Action item: Copy the material below line for line, changing nothing, and leave the pictures out of your copy.

Available data:

--- START ---

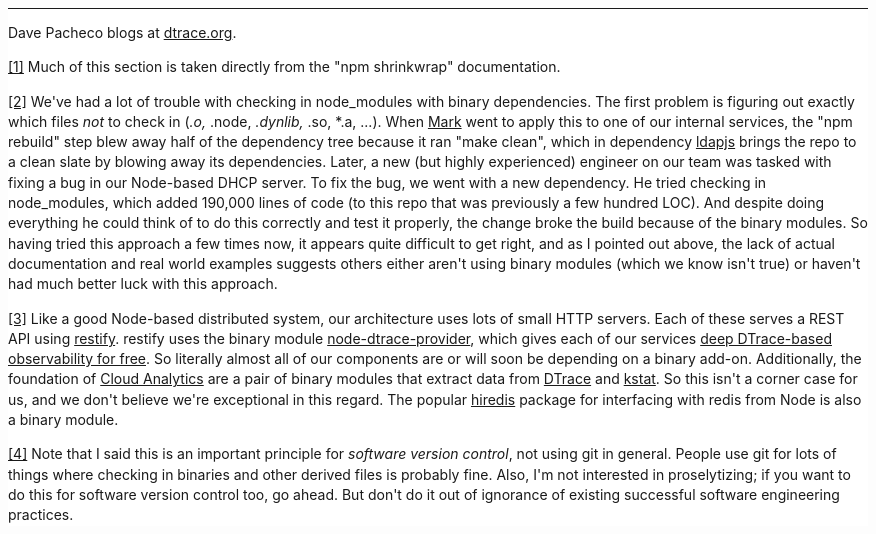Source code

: </p>
<hr />
Dave Pacheco blogs at <a href="http://dtrace.org/blogs/dap/">dtrace.org</a>.

<p><a href="#note1-top" name="note1-note">[1]</a> Much of this section is taken directly from the &quot;npm shrinkwrap&quot; documentation.

</p>
<p><a href="#note2-top" name="note2-note">[2]</a> We&#039;ve had a lot of trouble with checking in node_modules with binary dependencies. The first problem is figuring out exactly which files <em>not</em> to check in (<em>.o, </em>.node, <em>.dynlib, </em>.so, *.a, ...). When <a href="https://twitter.com/#!/mcavage">Mark</a> went to apply this to one of our internal services, the &quot;npm rebuild&quot; step blew away half of the dependency tree because it ran &quot;make clean&quot;, which in dependency <a href="http://ldapjs.org/">ldapjs</a> brings the repo to a clean slate by blowing away its dependencies. Later, a new (but highly experienced) engineer on our team was tasked with fixing a bug in our Node-based DHCP server. To fix the bug, we went with a new dependency. He tried checking in node_modules, which added 190,000 lines of code (to this repo that was previously a few hundred LOC). And despite doing everything he could think of to do this correctly and test it properly, the change broke the build because of the binary modules. So having tried this approach a few times now, it appears quite difficult to get right, and as I pointed out above, the lack of actual documentation and real world examples suggests others either aren&#039;t using binary modules (which we know isn&#039;t true) or haven&#039;t had much better luck with this approach.

</p>
<p><a href="#note3-top" name="note3-note">[3]</a> Like a good Node-based distributed system, our architecture uses lots of small HTTP servers. Each of these serves a REST API using <a href="http://mcavage.github.com/node-restify/">restify</a>. restify uses the binary module <a href="https://github.com/chrisa/node-dtrace-provider">node-dtrace-provider</a>, which gives each of our services <a href="http://mcavage.github.com/node-restify/#DTrace">deep DTrace-based observability for free</a>. So literally almost all of our components are or will soon be depending on a binary add-on. Additionally, the foundation of <a href="http://dtrace.org/blogs/dap/2011/03/01/welcome-to-cloud-analytics/">Cloud Analytics</a> are a pair of binary modules that extract data from <a href="https://github.com/bcantrill/node-libdtrace">DTrace</a> and <a href="https://github.com/bcantrill/node-kstat">kstat</a>. So this isn&#039;t a corner case for us, and we don&#039;t believe we&#039;re exceptional in this regard. The popular <a href="https://github.com/pietern/hiredis-node">hiredis</a> package for interfacing with redis from Node is also a binary module.

</p>
<p><a href="#note4-top" name="note4-note">[4]</a> Note that I said this is an important principle for <em>software version control</em>, not using git in general. People use git for lots of things where checking in binaries and other derived files is probably fine. Also, I&#039;m not interested in proselytizing; if you want to do this for software version control too, go ahead. But don&#039;t do it out of ignorance of existing successful software engineering practices.</p>

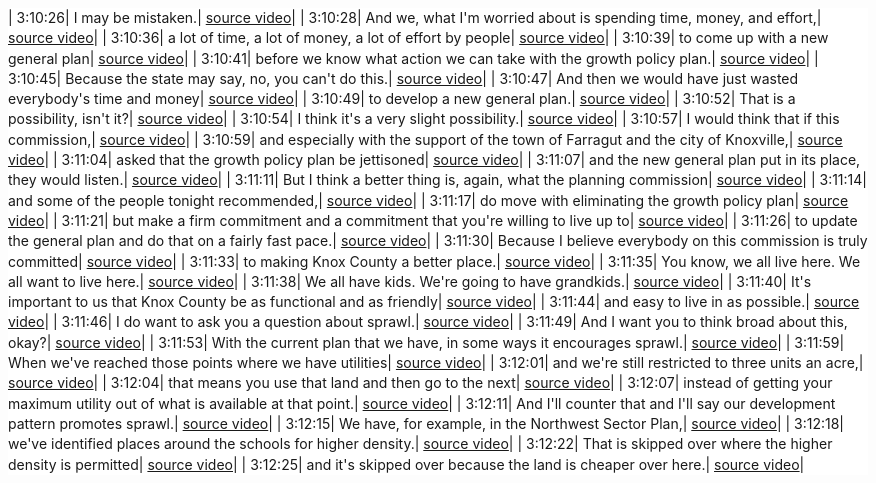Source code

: | 3:10:26| I may be mistaken.| [source video](https://archive.org/details/CoComR265190128?start=11426)|
| 3:10:28| And we, what I'm worried about is spending time, money, and effort,| [source video](https://archive.org/details/CoComR265190128?start=11428)|
| 3:10:36| a lot of time, a lot of money, a lot of effort by people| [source video](https://archive.org/details/CoComR265190128?start=11436)|
| 3:10:39| to come up with a new general plan| [source video](https://archive.org/details/CoComR265190128?start=11439)|
| 3:10:41| before we know what action we can take with the growth policy plan.| [source video](https://archive.org/details/CoComR265190128?start=11441)|
| 3:10:45| Because the state may say, no, you can't do this.| [source video](https://archive.org/details/CoComR265190128?start=11445)|
| 3:10:47| And then we would have just wasted everybody's time and money| [source video](https://archive.org/details/CoComR265190128?start=11447)|
| 3:10:49| to develop a new general plan.| [source video](https://archive.org/details/CoComR265190128?start=11449)|
| 3:10:52| That is a possibility, isn't it?| [source video](https://archive.org/details/CoComR265190128?start=11452)|
| 3:10:54| I think it's a very slight possibility.| [source video](https://archive.org/details/CoComR265190128?start=11454)|
| 3:10:57| I would think that if this commission,| [source video](https://archive.org/details/CoComR265190128?start=11457)|
| 3:10:59| and especially with the support of the town of Farragut and the city of Knoxville,| [source video](https://archive.org/details/CoComR265190128?start=11459)|
| 3:11:04| asked that the growth policy plan be jettisoned| [source video](https://archive.org/details/CoComR265190128?start=11464)|
| 3:11:07| and the new general plan put in its place, they would listen.| [source video](https://archive.org/details/CoComR265190128?start=11467)|
| 3:11:11| But I think a better thing is, again, what the planning commission| [source video](https://archive.org/details/CoComR265190128?start=11471)|
| 3:11:14| and some of the people tonight recommended,| [source video](https://archive.org/details/CoComR265190128?start=11474)|
| 3:11:17| do move with eliminating the growth policy plan| [source video](https://archive.org/details/CoComR265190128?start=11477)|
| 3:11:21| but make a firm commitment and a commitment that you're willing to live up to| [source video](https://archive.org/details/CoComR265190128?start=11481)|
| 3:11:26| to update the general plan and do that on a fairly fast pace.| [source video](https://archive.org/details/CoComR265190128?start=11486)|
| 3:11:30| Because I believe everybody on this commission is truly committed| [source video](https://archive.org/details/CoComR265190128?start=11490)|
| 3:11:33| to making Knox County a better place.| [source video](https://archive.org/details/CoComR265190128?start=11493)|
| 3:11:35| You know, we all live here. We all want to live here.| [source video](https://archive.org/details/CoComR265190128?start=11495)|
| 3:11:38| We all have kids. We're going to have grandkids.| [source video](https://archive.org/details/CoComR265190128?start=11498)|
| 3:11:40| It's important to us that Knox County be as functional and as friendly| [source video](https://archive.org/details/CoComR265190128?start=11500)|
| 3:11:44| and easy to live in as possible.| [source video](https://archive.org/details/CoComR265190128?start=11504)|
| 3:11:46| I do want to ask you a question about sprawl.| [source video](https://archive.org/details/CoComR265190128?start=11506)|
| 3:11:49| And I want you to think broad about this, okay?| [source video](https://archive.org/details/CoComR265190128?start=11509)|
| 3:11:53| With the current plan that we have, in some ways it encourages sprawl.| [source video](https://archive.org/details/CoComR265190128?start=11513)|
| 3:11:59| When we've reached those points where we have utilities| [source video](https://archive.org/details/CoComR265190128?start=11519)|
| 3:12:01| and we're still restricted to three units an acre,| [source video](https://archive.org/details/CoComR265190128?start=11521)|
| 3:12:04| that means you use that land and then go to the next| [source video](https://archive.org/details/CoComR265190128?start=11524)|
| 3:12:07| instead of getting your maximum utility out of what is available at that point.| [source video](https://archive.org/details/CoComR265190128?start=11527)|
| 3:12:11| And I'll counter that and I'll say our development pattern promotes sprawl.| [source video](https://archive.org/details/CoComR265190128?start=11531)|
| 3:12:15| We have, for example, in the Northwest Sector Plan,| [source video](https://archive.org/details/CoComR265190128?start=11535)|
| 3:12:18| we've identified places around the schools for higher density.| [source video](https://archive.org/details/CoComR265190128?start=11538)|
| 3:12:22| That is skipped over where the higher density is permitted| [source video](https://archive.org/details/CoComR265190128?start=11542)|
| 3:12:25| and it's skipped over because the land is cheaper over here.| [source video](https://archive.org/details/CoComR265190128?start=11545)|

--- END ---

Answer space:
Source code

: </p>
<hr />
Dave Pacheco blogs at <a href="http://dtrace.org/blogs/dap/">dtrace.org</a>.

<p><a href="#note1-top" name="note1-note">[1]</a> Much of this section is taken directly from the &quot;npm shrinkwrap&quot; documentation.

</p>
<p><a href="#note2-top" name="note2-note">[2]</a> We&#039;ve had a lot of trouble with checking in node_modules with binary dependencies. The first problem is figuring out exactly which files <em>not</em> to check in (<em>.o, </em>.node, <em>.dynlib, </em>.so, *.a, ...). When <a href="https://twitter.com/#!/mcavage">Mark</a> went to apply this to one of our internal services, the &quot;npm rebuild&quot; step blew away half of the dependency tree because it ran &quot;make clean&quot;, which in dependency <a href="http://ldapjs.org/">ldapjs</a> brings the repo to a clean slate by blowing away its dependencies. Later, a new (but highly experienced) engineer on our team was tasked with fixing a bug in our Node-based DHCP server. To fix the bug, we went with a new dependency. He tried checking in node_modules, which added 190,000 lines of code (to this repo that was previously a few hundred LOC). And despite doing everything he could think of to do this correctly and test it properly, the change broke the build because of the binary modules. So having tried this approach a few times now, it appears quite difficult to get right, and as I pointed out above, the lack of actual documentation and real world examples suggests others either aren&#039;t using binary modules (which we know isn&#039;t true) or haven&#039;t had much better luck with this approach.

</p>
<p><a href="#note3-top" name="note3-note">[3]</a> Like a good Node-based distributed system, our architecture uses lots of small HTTP servers. Each of these serves a REST API using <a href="http://mcavage.github.com/node-restify/">restify</a>. restify uses the binary module <a href="https://github.com/chrisa/node-dtrace-provider">node-dtrace-provider</a>, which gives each of our services <a href="http://mcavage.github.com/node-restify/#DTrace">deep DTrace-based observability for free</a>. So literally almost all of our components are or will soon be depending on a binary add-on. Additionally, the foundation of <a href="http://dtrace.org/blogs/dap/2011/03/01/welcome-to-cloud-analytics/">Cloud Analytics</a> are a pair of binary modules that extract data from <a href="https://github.com/bcantrill/node-libdtrace">DTrace</a> and <a href="https://github.com/bcantrill/node-kstat">kstat</a>. So this isn&#039;t a corner case for us, and we don&#039;t believe we&#039;re exceptional in this regard. The popular <a href="https://github.com/pietern/hiredis-node">hiredis</a> package for interfacing with redis from Node is also a binary module.

</p>
<p><a href="#note4-top" name="note4-note">[4]</a> Note that I said this is an important principle for <em>software version control</em>, not using git in general. People use git for lots of things where checking in binaries and other derived files is probably fine. Also, I&#039;m not interested in proselytizing; if you want to do this for software version control too, go ahead. But don&#039;t do it out of ignorance of existing successful software engineering practices.</p>

Source code

: | 3:10:26| I may be mistaken.| [source video](https://archive.org/details/CoComR265190128?start=11426)|
| 3:10:28| And we, what I'm worried about is spending time, money, and effort,| [source video](https://archive.org/details/CoComR265190128?start=11428)|
| 3:10:36| a lot of time, a lot of money, a lot of effort by people| [source video](https://archive.org/details/CoComR265190128?start=11436)|
| 3:10:39| to come up with a new general plan| [source video](https://archive.org/details/CoComR265190128?start=11439)|
| 3:10:41| before we know what action we can take with the growth policy plan.| [source video](https://archive.org/details/CoComR265190128?start=11441)|
| 3:10:45| Because the state may say, no, you can't do this.| [source video](https://archive.org/details/CoComR265190128?start=11445)|
| 3:10:47| And then we would have just wasted everybody's time and money| [source video](https://archive.org/details/CoComR265190128?start=11447)|
| 3:10:49| to develop a new general plan.| [source video](https://archive.org/details/CoComR265190128?start=11449)|
| 3:10:52| That is a possibility, isn't it?| [source video](https://archive.org/details/CoComR265190128?start=11452)|
| 3:10:54| I think it's a very slight possibility.| [source video](https://archive.org/details/CoComR265190128?start=11454)|
| 3:10:57| I would think that if this commission,| [source video](https://archive.org/details/CoComR265190128?start=11457)|
| 3:10:59| and especially with the support of the town of Farragut and the city of Knoxville,| [source video](https://archive.org/details/CoComR265190128?start=11459)|
| 3:11:04| asked that the growth policy plan be jettisoned| [source video](https://archive.org/details/CoComR265190128?start=11464)|
| 3:11:07| and the new general plan put in its place, they would listen.| [source video](https://archive.org/details/CoComR265190128?start=11467)|
| 3:11:11| But I think a better thing is, again, what the planning commission| [source video](https://archive.org/details/CoComR265190128?start=11471)|
| 3:11:14| and some of the people tonight recommended,| [source video](https://archive.org/details/CoComR265190128?start=11474)|
| 3:11:17| do move with eliminating the growth policy plan| [source video](https://archive.org/details/CoComR265190128?start=11477)|
| 3:11:21| but make a firm commitment and a commitment that you're willing to live up to| [source video](https://archive.org/details/CoComR265190128?start=11481)|
| 3:11:26| to update the general plan and do that on a fairly fast pace.| [source video](https://archive.org/details/CoComR265190128?start=11486)|
| 3:11:30| Because I believe everybody on this commission is truly committed| [source video](https://archive.org/details/CoComR265190128?start=11490)|
| 3:11:33| to making Knox County a better place.| [source video](https://archive.org/details/CoComR265190128?start=11493)|
| 3:11:35| You know, we all live here. We all want to live here.| [source video](https://archive.org/details/CoComR265190128?start=11495)|
| 3:11:38| We all have kids. We're going to have grandkids.| [source video](https://archive.org/details/CoComR265190128?start=11498)|
| 3:11:40| It's important to us that Knox County be as functional and as friendly| [source video](https://archive.org/details/CoComR265190128?start=11500)|
| 3:11:44| and easy to live in as possible.| [source video](https://archive.org/details/CoComR265190128?start=11504)|
| 3:11:46| I do want to ask you a question about sprawl.| [source video](https://archive.org/details/CoComR265190128?start=11506)|
| 3:11:49| And I want you to think broad about this, okay?| [source video](https://archive.org/details/CoComR265190128?start=11509)|
| 3:11:53| With the current plan that we have, in some ways it encourages sprawl.| [source video](https://archive.org/details/CoComR265190128?start=11513)|
| 3:11:59| When we've reached those points where we have utilities| [source video](https://archive.org/details/CoComR265190128?start=11519)|
| 3:12:01| and we're still restricted to three units an acre,| [source video](https://archive.org/details/CoComR265190128?start=11521)|
| 3:12:04| that means you use that land and then go to the next| [source video](https://archive.org/details/CoComR265190128?start=11524)|
| 3:12:07| instead of getting your maximum utility out of what is available at that point.| [source video](https://archive.org/details/CoComR265190128?start=11527)|
| 3:12:11| And I'll counter that and I'll say our development pattern promotes sprawl.| [source video](https://archive.org/details/CoComR265190128?start=11531)|
| 3:12:15| We have, for example, in the Northwest Sector Plan,| [source video](https://archive.org/details/CoComR265190128?start=11535)|
| 3:12:18| we've identified places around the schools for higher density.| [source video](https://archive.org/details/CoComR265190128?start=11538)|
| 3:12:22| That is skipped over where the higher density is permitted| [source video](https://archive.org/details/CoComR265190128?start=11542)|
| 3:12:25| and it's skipped over because the land is cheaper over here.| [source video](https://archive.org/details/CoComR265190128?start=11545)|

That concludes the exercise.